Thursday, August 5, 2010

Infinite God, Infinite Grace.

"In the terrain of life with God, grace is not a ticket to heaven, but the earth under our feet on the road with Christ . . . Grace saves us from life without God--even more it empowers us for life with God." ~ Richard Foster (with Kathryn Helmers) in Life with God
When I decided to take seriously the call to follow Jesus I left God’s grace behind for a while. I thought grace was what God did for me the day I was born from above. I thought grace was only about forgiveness. I thought grace was a ticket to heaven. How little I knew about God’s grace. Decades later I’ve discovered his grace is the air I breathe.

One of the challenges of spiritual formation is the easily-held idea that God has done everything he’s going to do. The rest is up to me: I must meditate, pray, serve, study, contemplate, isolate, and even celebrate on my own. Jesus showed me how it’s done, died on the cross, paid the price, and now it’s up to me to respond. There’s a measure of truth to such thinking, but the best lies always use a bit of the truth. God's grace is the disciple’s fuel for life.

God’s grace starts well before we come alive to his call; it is the power to forgive and save at the new birth; and it is the pathway to walk with him forevermore. As mentors like Richard Foster and Dallas Willard have pointed out time and again, the spiritual disciplines are practices that put us into position to receive more of his grace--the disciplines are not spiritual hurdles to be cleared by the “serious” student of Jesus. The startling truth is that those who desire to live godly in Christ Jesus need more of God’s grace than others who have no interest in spiritual transformation.

May I share three surprising passages about God’s grace?

  • “For the grace of God that brings salvation has appeared to all men. It teaches us to say ‘No’ to ungodliness and worldly passions, and to live self-controlled, upright and godly lives in this present age” (Titus 2: 11-12) Simply put, Paul reminded Titus that God’s grace is available to teach us how to live right now. Do we ever think of grace as a teacher? What have we learned from grace? God’s grace stands ready to teach us even after we turn to Jesus: we can learn how to say ‘no’ to ungodliness. We can learn from God’s grace how to live upright lives. We need not be forever trapped in a cycle of same-sin, same-forgiveness, same-life. This too is part of the good news.
  • “From the fullness of his grace we have all received one blessing after another” (John 1:16) Apparently the good folks who translated the New International Version were challenged by the more literal rendering of this verse, “From his fulness we have all received, grace upon grace.” (NRVS) The NIV substitutes “one blessing after another” for “grace upon grace.” But why argue over translation? I believe John was searching for a way to communicate that God’s grace is multi-layered.

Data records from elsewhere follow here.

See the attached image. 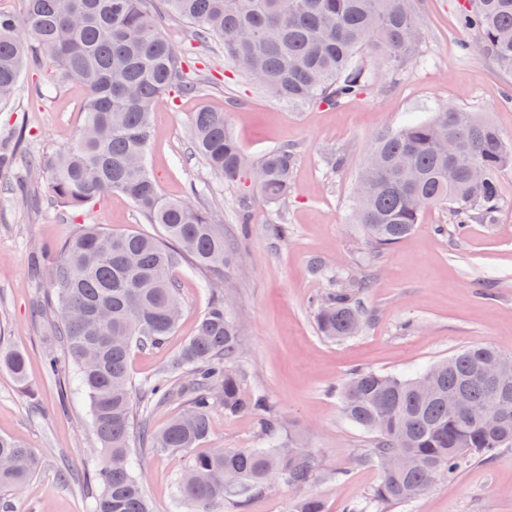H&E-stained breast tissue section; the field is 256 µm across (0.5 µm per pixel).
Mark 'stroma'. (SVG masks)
Masks as SVG:
<instances>
[{"instance_id": "obj_1", "label": "stroma", "mask_w": 512, "mask_h": 512, "mask_svg": "<svg viewBox=\"0 0 512 512\" xmlns=\"http://www.w3.org/2000/svg\"><path fill=\"white\" fill-rule=\"evenodd\" d=\"M464 0H413L423 30L422 61L399 80L335 106L291 107L262 91L224 59L219 42L198 45L191 24L161 11L162 33L190 60L196 93L161 100L153 114L148 164L162 194L182 199L189 187L195 205L211 210L231 250L233 271L224 297L241 324L244 394L264 393L276 406L280 434L309 448L317 459L310 486L325 512L370 496L375 468L358 464L372 437L346 421L337 391L355 369L410 373L472 345L489 344L512 356V168L499 177L501 203L493 222L466 225L461 234L438 235L448 211L427 209L420 224L375 260L364 254V236L351 216L355 179L375 138L408 119L445 105L489 117L512 140V74L480 55L466 56L459 26ZM50 71L31 59L13 101L0 108V150L21 144L23 156L0 167V346L27 359V383L0 371V435L17 439L41 457V469L24 487L0 493V512H93L98 486L88 400L75 388L61 390L44 373L43 358L58 349L53 315L44 308L47 289L36 273L44 245L58 243L84 224L158 234L124 196L110 194L74 211L48 201L29 205L18 196L25 154H51L70 143L83 121L86 91L78 84L51 95L40 89ZM223 113L247 164L288 143L297 160L288 198L263 199L255 185L229 188L194 152L193 115ZM344 155L341 171L330 160ZM250 214L248 234L235 216ZM284 224L278 239L270 227ZM183 311L164 345L133 350L134 383L161 374L193 336L208 307L205 274L181 262L175 270ZM339 279L359 288L368 314L361 335L331 342L314 324L311 297ZM259 442L252 415L211 414V433L199 446L252 448ZM144 491L155 512H177L173 480L185 456L136 452ZM394 512H512V448L488 460H470L456 477L440 478L422 498Z\"/></svg>"}]
</instances>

If we walk with him 50 years we will discover again and again the God who beckons us (in C.S. Lewis’ happy phrase) to come “farther up and farther in.” But take note: if we are determined to think of grace as merely a ticket to heaven there is no farther up and farther in--either in this life or the next. Why come to the shores of God’s grace only to dip our toes in the ocean? 
  • “But he gives us more grace. That is why Scripture says: ‘God opposes the proud but gives grace to the humble.’” (James 4:6) More grace. Greater grace. All the more grace. I believe James was speaking from experience, not theory. I think he discovered the multi-layered grace of God as he learned to humble himself again and again. When we humble ourselves we position ourselves for greater grace. One sure indicator of a religiously closed mind is the firm conviction that we have this Jesus-thing figured out. The religiously closed mind is only interested in exporting it’s brand of spirituality. We need to discover that it’s impossible to drink in God’s grace if we do nothing but tell others how to live.

What kind of Father would tell his child, “I’ve done all I’m going to do, the rest is up to you?” Our transformation is his work, accomplished as we present ourselves to greater grace again and again. If we limit his grace to the work of forgiveness, then forgiveness is all we will know.  If we open ourselves up to his infinite grace then our destiny is the infinite God.

Infinite God. Infinite Grace. Infinite Destiny.